Loughborough University sport are keeping their students motivated by setting lockdown challenges, including everything from garden sport using toilet rolls to designing a new Loughborough sports shirt. The community is encouraged to share their efforts, along with memories of university sport, on Instagram.

The University of Glasgow have provided a supportive environment to help students make the most of their daily exercise. They have designed a comprehensive desk to 3K programme to encourage members of their community to take up running. They even include an ‘ask a trainer’ section on the website to provide those who need it personalised extra support.

Students’ Unions

Students’ unions are central to the social life and support network of many students at university. Across the country, lots of unions have reached out online, setting up Coronavirus communities on Facebook. Some examples include, but are not limited to, Nottingham Trent, Oxford Brookes, Lancaster University and The University of Bath. Leeds University Union has taken this one step further by creating a completely Virtual Union.

For those missing more specific and lively social events, there are plenty of good examples. Most unions are organising quiz nights and chances to catch up, but Sheffield Students’ Union have gone the extra mile by hosting club nights from your living room. In a similar vein, Coventry University are holding online party games nights.

Falmouth and Exeter Students’ Union have been very active promoting opportunities for their students to volunteer during the crisis, which complements their ‘isolation not isolated’ campaign. Furthermore, Cardiff University Students’ Union are engaging actively with their community through a series of blog posts.


Many students find a strong sense of belonging through faith communities in higher education. At the University of Sheffield, the multi-faith chaplaincy has committed to being open every day through the pandemic, offering pastoral support to any student that needs it. At Oxford Brookes, the chaplaincy is running a full timetable for its community, including ‘craftenoon tea’ sessions and guided meditation.


Complementary to community events, supporting students’ wellbeing is vital during this difficult time. Many students, not limited to those with pre-existing conditions, will be finding the current change and disruption very tough and most institutions are doing their best to move support services online. The University of Exeter has an excellent example of a strong and supportive wellbeing service. They have made numerous resources easily accessible to their students, including wellbeing webinars, ‘Mind over Natter’ interviews, e-books and worksheets.

Of course, wellbeing is not just clinical and there are many other ways in which communities can link together to provide their members with moral support.
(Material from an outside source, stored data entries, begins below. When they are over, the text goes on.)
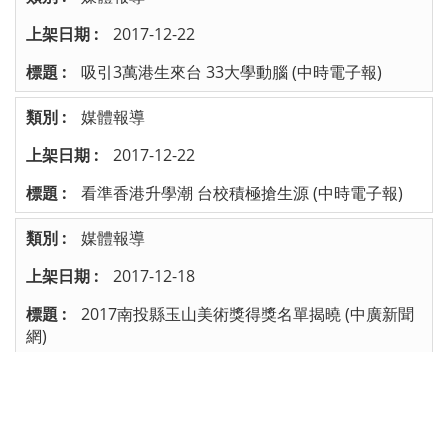
2017-12-22
吸引3萬港生來台 33大學動腦 (中時電子報)
媒體報導
2017-12-22
看準香港升學潮 台校積極搶生源 (中時電子報)
媒體報導
2017-12-18
2017南投縣玉山美術獎得獎名單揭曉 (中廣新聞
網)
67
68
69
70
71
72
73
/ 共 79 頁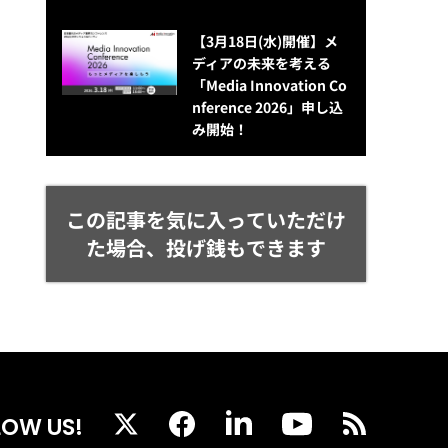
【3月18日(水)開催】メ
ディアの未来を考える
「Media Innovation Co
nference 2026」申し込
み開始！
この記事を気に入っていただけ
た場合、投げ銭もできます
LOW US!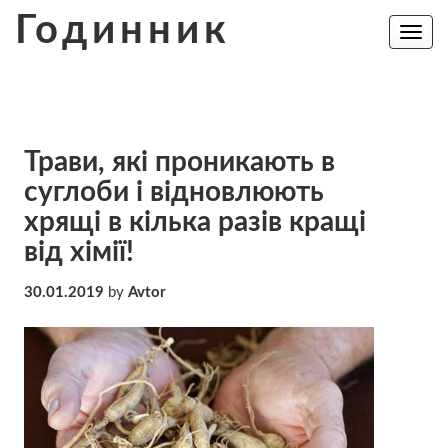
Skip
Годинник
to
Toggle
navig
content
Трави, які проникають в
суглоби і відновлюють
хрящі в кілька разів кращі
від хімії!
30.01.2019
by
Avtor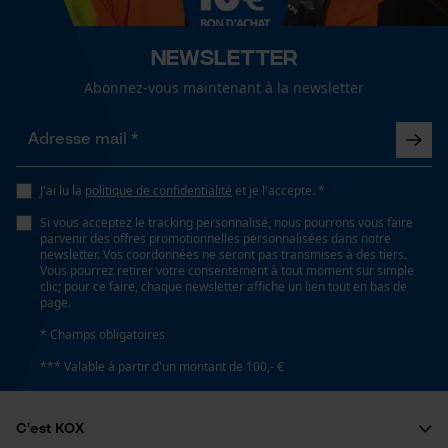
Newsletter
Longueur de la cale
Abonnez-vous maintenant à la newsletter
170 mm
Loop54 Personalization
Page d'accueil personnalisée
Panier sauvegardé
Spécifications techniques
J'ai lu la
politique de confidentialité
et je l'accepte. *
Salutation personnelle
Lubrification automatique de la chaîne
Géo-IP et détection des
Si vous acceptez le tracking personnalisé, nous pourrons vous faire
utilisateurs
Non
parvenir des offres promotionnelles personnalisées dans notre
newsletter. Vos coordonnées ne seront pas transmises à des tiers.
Vidéos YouTube
Vous pourrez retirer votre consentement à tout moment sur simple
clic; pour ce faire, chaque newsletter affiche un lien tout en bas de
Google Maps
page.
Propriété
Prise de contact par chat
À faible émission, Qualitatif, Longue durée de vie,
* Champs obligatoires
Facile, Robuste, Sûr, Précis, Efficace en énergie
*** Valable à partir d'un montant de 100,- €
Cookies marketing
Propriétés lame
C'est KOX
Facile, Fiable, Robuste, sécurité testée, Longue durée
For example, the University of Bradford is planning an online book club through its wellbeing service.

These University communities showcase the range of helpful support possible for students. If we all take note and similarly promote the full higher education experience during the pandemic, then not only will students’ wellbeing be positively affected but they will continue to engage with their institutions and return as active learners and active community members.


  1. Cath Brown says:

    I know I may seem like a broken record… but why not come to the university and the SU with the track record for virtual community, because it’s business as usual?

  2. albert wright says:

    Good to hear “good news” from the sector.

    I agree the physical experience of University life on campus makes a major contribution to the education and personal development of individual students but we are not getting a decent enough return on the investment being made.

    I believe the annual intake of undergraduates on residential University courses should be limited to around 250,000 from August 2025 and for post graduates to 75,000. Such an arrangement could be handled by fewer than 100 institutions.

    In addition, all other financially viable existing University should be converted to “Regional Day Universities” and cover areas accessible by public transport in under an hour.

    All Universities should be encouraged to develop on line learning degree programmes.

    In this way the UK could create a more appropriate Higher Education sector.